> _Текст для чтения_
--------------------------------
Для сопряжения необходимо некоторое формальное подобие – к примеру, нельзя сопрячь двигатель с лотосом. Но можно мост или берега – с потоком. Сопряженный со временем художник принимает участие в процессах мироздания (берега и мост участвуют в течении воды, а кристалл, фонтан или зеркало – всего-навсего отражают; они части, не участники). Мироздание говорит устами (посредством) сопряженного со временем художника. Возможно, Михаил Кузмин звучал тоньше, парадоксальней Осипа Мандельштама, но тогда мироздание говорило Мандельштамом и хотело, чтобы его слушали.

Основной вывод из чтения стихов Вациетиса: мироздание не сошло с ума. Ясное дело, такого художника оно будет слегка стыдиться, призывая на службу от случая к случаю. Тем более, Вациетис нарушает принцип соответствия. Механика Эйнштейна при малых скоростях становится механикой Ньютона, а Вациетис, возвращаясь на землю из космоса, отказывается редуцировать высшую правду, приспосабливая ее к земной тяжести: «Но глаза видят,/ мысли бегут,/ планета вращается,/ и нашей походке/ пока еще присуща легкость косули».
--------------------------------
> _Пункт задания 1_
Почему, согласно тексту для чтения, кристалл, фонтан или зеркало не принимают участия в процессах мироздания? Ответьте одним–тремя предложениями.
> _Пункт задания 2_
Преобразуйте в таблицу Markdown часть записей, которая начинается с первой строки записей и заканчивается строкой, содержащей "12: (584, 251)", включая обе границы. Таблица должна иметь столбцы «№» и «Строка». Пустые строки пропустите, а пометки о картинках в ответ не включайте.
Текст и записи никак не связаны друг с другом.
--------------------------------
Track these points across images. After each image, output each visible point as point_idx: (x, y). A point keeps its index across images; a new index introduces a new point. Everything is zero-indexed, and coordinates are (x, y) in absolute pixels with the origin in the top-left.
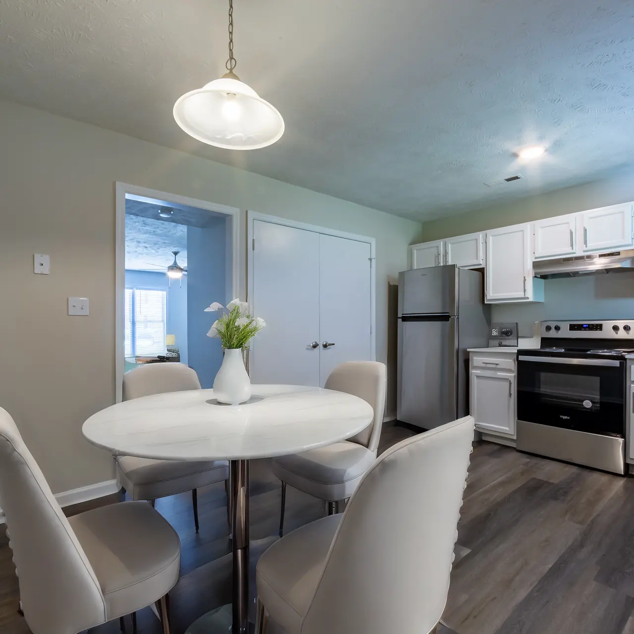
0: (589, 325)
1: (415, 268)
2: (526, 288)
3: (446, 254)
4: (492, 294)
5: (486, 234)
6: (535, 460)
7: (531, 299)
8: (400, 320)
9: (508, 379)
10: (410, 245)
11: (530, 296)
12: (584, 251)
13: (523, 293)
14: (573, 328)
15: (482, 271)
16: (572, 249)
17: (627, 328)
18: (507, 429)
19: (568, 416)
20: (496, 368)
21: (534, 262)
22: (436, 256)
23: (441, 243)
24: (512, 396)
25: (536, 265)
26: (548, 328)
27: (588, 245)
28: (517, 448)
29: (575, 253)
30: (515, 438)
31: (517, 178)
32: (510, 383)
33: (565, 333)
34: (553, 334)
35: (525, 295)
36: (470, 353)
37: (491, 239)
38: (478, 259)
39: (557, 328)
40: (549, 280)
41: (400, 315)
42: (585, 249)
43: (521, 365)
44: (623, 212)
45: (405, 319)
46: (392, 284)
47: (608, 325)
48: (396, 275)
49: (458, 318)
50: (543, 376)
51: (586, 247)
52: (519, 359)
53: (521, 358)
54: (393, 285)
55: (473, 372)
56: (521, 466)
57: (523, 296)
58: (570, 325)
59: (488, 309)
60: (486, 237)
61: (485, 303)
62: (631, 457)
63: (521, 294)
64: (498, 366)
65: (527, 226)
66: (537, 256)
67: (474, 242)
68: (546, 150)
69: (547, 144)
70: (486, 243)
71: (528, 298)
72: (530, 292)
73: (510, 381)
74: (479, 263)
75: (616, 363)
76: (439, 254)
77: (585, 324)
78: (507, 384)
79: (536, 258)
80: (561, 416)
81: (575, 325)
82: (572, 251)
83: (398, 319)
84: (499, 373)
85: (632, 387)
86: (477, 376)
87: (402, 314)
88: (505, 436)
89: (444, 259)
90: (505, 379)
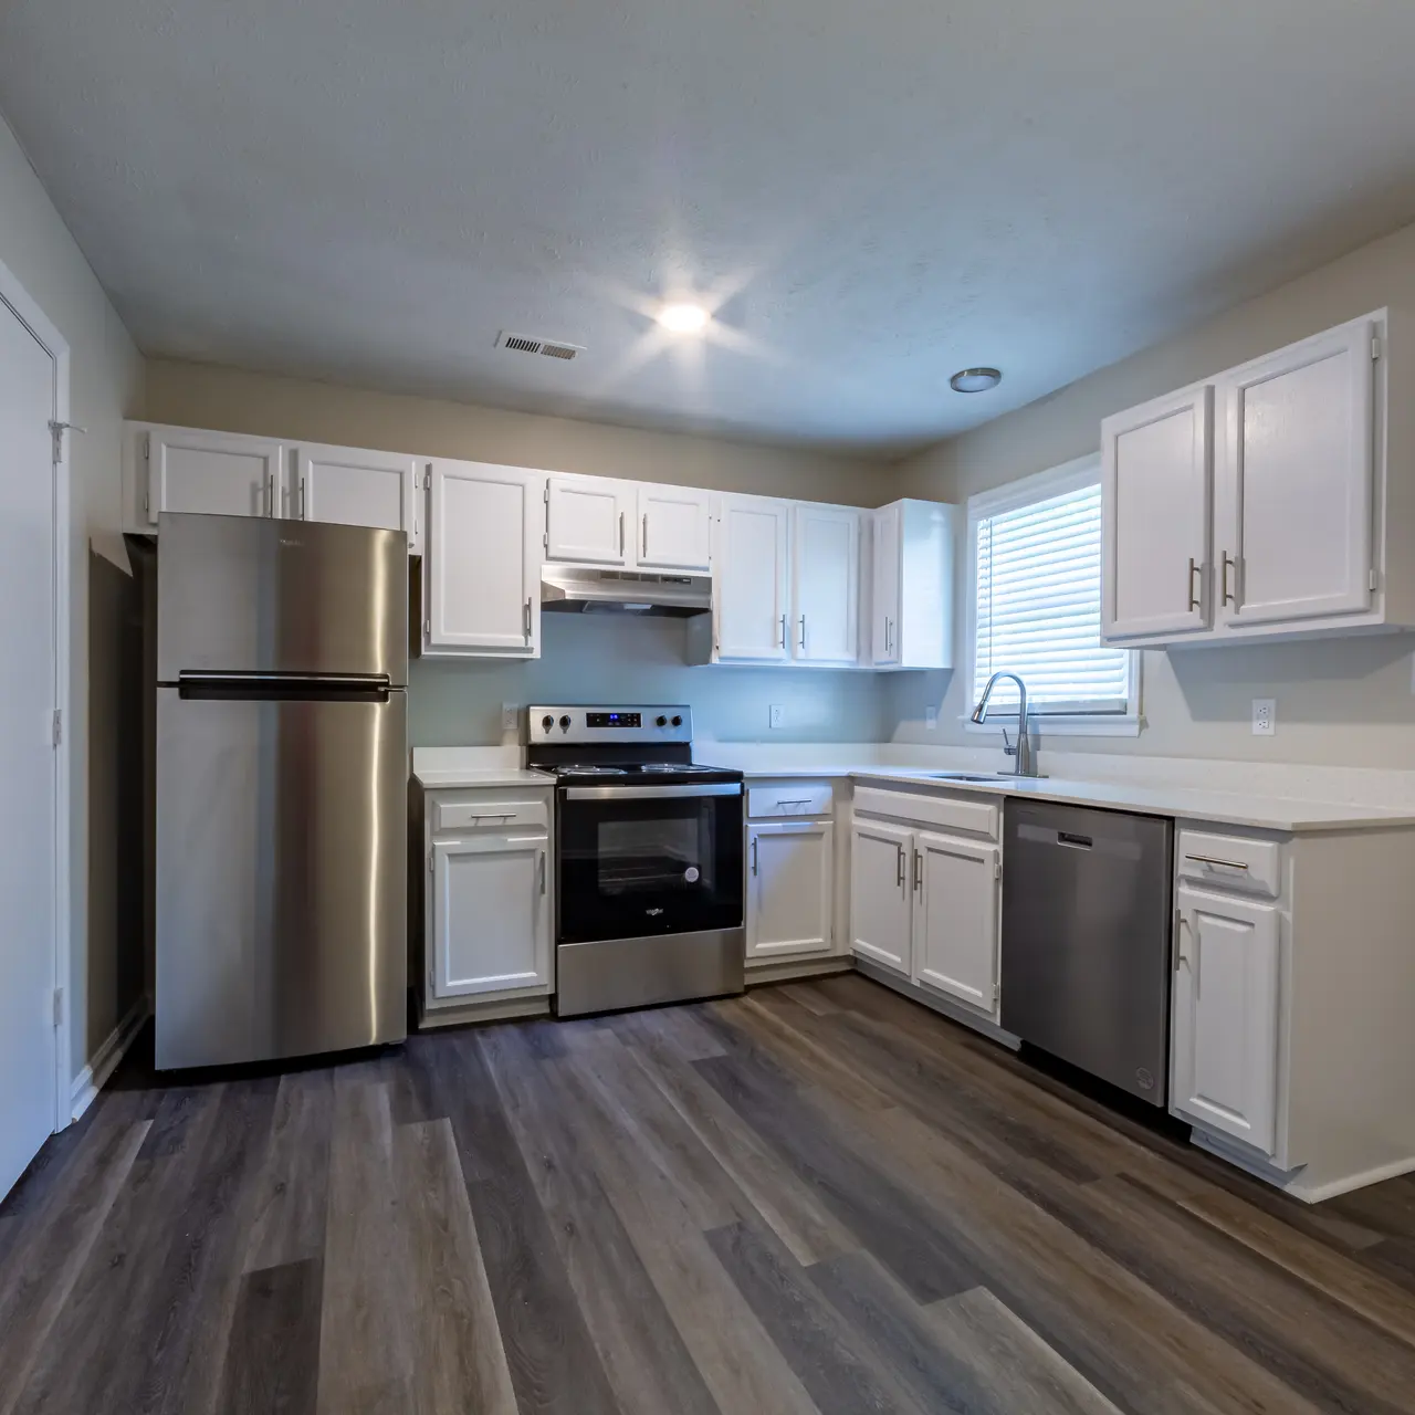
0: (619, 715)
2: (529, 627)
3: (295, 485)
4: (444, 632)
5: (430, 468)
7: (536, 653)
9: (537, 850)
10: (132, 418)
11: (537, 647)
12: (639, 565)
13: (524, 638)
14: (593, 720)
15: (413, 565)
16: (621, 555)
17: (676, 722)
18: (533, 974)
19: (660, 908)
24: (546, 890)
26: (549, 722)
27: (647, 554)
29: (622, 564)
30: (549, 991)
31: (567, 354)
32: (543, 860)
34: (557, 736)
35: (527, 644)
36: (427, 794)
37: (443, 485)
38: (404, 526)
39: (564, 722)
41: (167, 672)
42: (642, 560)
44: (696, 504)
45: (195, 690)
47: (647, 717)
50: (605, 828)
51: (645, 556)
52: (568, 797)
53: (574, 793)
55: (435, 845)
57: (523, 645)
58: (588, 715)
60: (430, 475)
61: (425, 653)
62: (748, 955)
63: (517, 639)
66: (550, 553)
67: (393, 477)
70: (428, 489)
71: (530, 650)
72: (536, 638)
75: (736, 788)
76: (270, 485)
77: (613, 714)
78: (536, 862)
79: (549, 558)
80: (647, 912)
82: (619, 559)
83: (160, 691)
84: (510, 840)
85: (752, 830)
86: (451, 856)
87: (183, 672)
88: (513, 995)
89: (288, 499)
90: (528, 852)
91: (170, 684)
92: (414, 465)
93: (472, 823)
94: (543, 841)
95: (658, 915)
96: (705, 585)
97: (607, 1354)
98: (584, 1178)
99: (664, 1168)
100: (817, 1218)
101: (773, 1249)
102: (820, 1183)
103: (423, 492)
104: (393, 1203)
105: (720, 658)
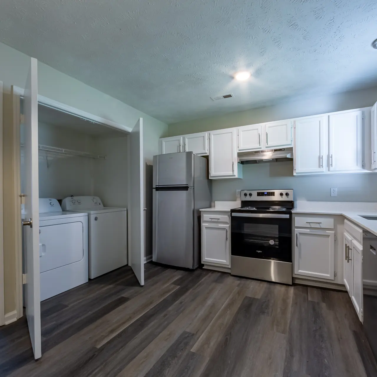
1: (164, 154)
2: (234, 169)
3: (184, 144)
4: (214, 173)
5: (210, 134)
6: (243, 281)
7: (237, 177)
8: (154, 190)
9: (225, 229)
10: (161, 138)
11: (236, 174)
13: (232, 172)
15: (207, 158)
16: (260, 146)
17: (287, 194)
18: (225, 261)
19: (261, 251)
20: (218, 222)
21: (238, 153)
22: (178, 146)
23: (181, 138)
24: (228, 239)
25: (240, 155)
26: (246, 195)
27: (268, 143)
28: (231, 274)
29: (261, 148)
30: (230, 267)
31: (230, 96)
32: (227, 231)
33: (255, 198)
34: (248, 198)
35: (233, 174)
36: (201, 212)
37: (212, 137)
38: (205, 149)
39: (250, 195)
40: (245, 165)
41: (154, 186)
42: (267, 146)
43: (233, 219)
44: (286, 125)
45: (158, 189)
46: (148, 164)
47: (277, 192)
48: (152, 158)
49: (194, 188)
50: (246, 225)
51: (267, 145)
52: (232, 215)
53: (234, 214)
54: (150, 165)
55: (204, 225)
56: (237, 287)
57: (232, 175)
58: (257, 193)
59: (210, 182)
60: (210, 135)
61: (210, 178)
62: (295, 273)
63: (231, 173)
64: (219, 221)
65: (234, 130)
66: (240, 149)
67: (202, 138)
68: (251, 75)
69: (252, 70)
70: (210, 139)
71: (235, 176)
72: (235, 172)
73: (227, 230)
74: (206, 152)
75: (287, 216)
76: (180, 145)
77: (265, 192)
78: (225, 232)
79: (239, 150)
80: (257, 251)
81: (260, 193)
83: (153, 189)
84: (219, 225)
85: (296, 231)
86: (206, 227)
87: (156, 186)
88: (224, 266)
89: (183, 148)
90: (224, 229)
91: (154, 188)
92: (206, 134)
93: (210, 220)
94: (228, 226)
95: (260, 253)
96: (290, 150)
97: (135, 338)
98: (183, 308)
99: (199, 315)
100: (212, 344)
101: (191, 343)
102: (227, 338)
103: (209, 140)
104: (151, 296)
105: (297, 173)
--------------------------------
> _Раздел ответа 1_
Они всего лишь отражают, тогда как берега и мост участвуют в течении воды. Поэтому кристалл, фонтан и зеркало — части мироздания, а не его участники.

> _Раздел ответа 2_
| № | Строка |
|---|---|
| 1 | Track these points across images. After each image, output each visible point as point_idx: (x, y). A point keeps its index across images; a new index introduces a new point. Everything is zero-indexed, and coordinates are (x, y) in absolute pixels with the origin in the top-left. |
| 2 | 0: (589, 325) |
| 3 | 1: (415, 268) |
| 4 | 2: (526, 288) |
| 5 | 3: (446, 254) |
| 6 | 4: (492, 294) |
| 7 | 5: (486, 234) |
| 8 | 6: (535, 460) |
| 9 | 7: (531, 299) |
| 10 | 8: (400, 320) |
| 11 | 9: (508, 379) |
| 12 | 10: (410, 245) |
| 13 | 11: (530, 296) |
| 14 | 12: (584, 251) |